The Presidency
An anxious Cabinet officer was calling, and he asked to be put through immediately to President Lyndon B. Johnson, who was in conference and had left word with White House Phone Operator Mary Crowe Burns that he wanted all calls cut off.
Mary Burns considered the time of day, the people in the meeting, the state of the world and L.B.J.’s frame of mind and tone of voice when he had said, “No calls.” Then she put through the call.
When Johnson answered he rumbled, “Woman, do I have to send you a memo? I said no calls.” Burns said she felt it was important that the caller talk with the President. Johnson accepted the call without further grumping.
That is only one of the thousands of memories that Burns has taken with her into retirement after 30 years as a White House switchboard operator, the last three as chief operator. Part technician, part diplomat and security officer, Burns and the others like her live at the vortex of the White House nervous system. Without them, Presidents can be rendered blind and dumb.
When Caroline Kennedy lived at the White House, she picked up the phone one night and Burns heard this request: “I want to talk to Santa Claus.” Burns turned to a man in the telegraph room and asked for help. He got on the line with a jolly “Ho! Ho! Ho!” and a report from the North Pole for the five-year-old Caroline. A few minutes after Caroline hung up, the President’s line was alight again. “Mary,” asked a startled John Kennedy, “how did you do that?
When Burns first went to work under Truman, the world was in turmoil. Once she worked at her switchboard for 40 days without a break. But it was worth it when Truman called one night, feeling lonely. Bess was away. Margaret had sailed for Europe. “Get me Margie,” Truman ordered. Burns affirmed the request but was not sure just how quickly she could comply, since the President’s daughter was two days out to sea. Margaret Truman was raised on a ship-to-shore connection in ten minutes. When the conversation ended, the President rang Burns back. “No one has ever had such service,” he said.

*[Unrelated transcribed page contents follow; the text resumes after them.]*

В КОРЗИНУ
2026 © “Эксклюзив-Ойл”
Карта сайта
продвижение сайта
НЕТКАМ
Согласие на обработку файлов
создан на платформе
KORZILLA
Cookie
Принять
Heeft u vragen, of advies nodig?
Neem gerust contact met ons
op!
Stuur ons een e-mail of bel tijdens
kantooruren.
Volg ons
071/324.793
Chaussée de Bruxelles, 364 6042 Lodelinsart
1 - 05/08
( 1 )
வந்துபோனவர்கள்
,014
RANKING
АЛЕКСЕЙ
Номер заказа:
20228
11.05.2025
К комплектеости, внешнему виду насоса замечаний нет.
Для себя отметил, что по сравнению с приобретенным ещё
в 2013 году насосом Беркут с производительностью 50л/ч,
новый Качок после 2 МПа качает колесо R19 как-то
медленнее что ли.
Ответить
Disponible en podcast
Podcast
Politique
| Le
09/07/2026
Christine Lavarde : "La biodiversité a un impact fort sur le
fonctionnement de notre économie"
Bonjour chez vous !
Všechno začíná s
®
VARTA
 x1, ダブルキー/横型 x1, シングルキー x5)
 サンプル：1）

Burns could gauge the intensity of presidential concern from her headset, but she kept it all to herself. The phones hummed with hushed anxiety during the Cuban missile crisis, kept secret for six days. The Kennedy assassination strained the White House switchboard more than any other single event. Calls came in from all over the world, but the lines were so busy that only a fraction got through. People would call in distress and just sob, “Get me the East Room,” which was where Kennedy’s body lay.
Crank calls have mounted over the years. Bums relishes the time a White House operator, caught in heavy telephone crossfire, hooked two crank calls together so the angry citizens could rail at each other. One man called during Eisenhower’s Administration and said he was HEW Secretary Arthur Flemming and wanted to talk to the President. Mary sensed something was wrong. She stalled, got Arthur Flemming and learned the caller was an impostor.
Once, during Johnson’s years, when the presidential light blinked there was banging on the line. Finally L.B.J. came on to explain that his grandson Patrick Lyndon Nugent “is breaking up the phone.” Another time Johnson was cut off three times at the other end of his connection, and he rasped to Burns, “Honey would you mind reading a magazine and letting me finish my call?”
Burns has found all the Presidents to be courteous. Truman asked for an aide once but instructed Burns not to summon him to the phone if the fellow and his wife were having dinner. The morning that Tricia Nixon was to get married, the rain started and stopped several times, and plans for the Rose Garden ceremony teetered back and forth. Finally, Nixon called and politely asked, Operator, do you know if this wedding is going on today?” It did.
Each year the White House switchboard grows technically more proficient. But nothing that science has produced can match Mary Burns.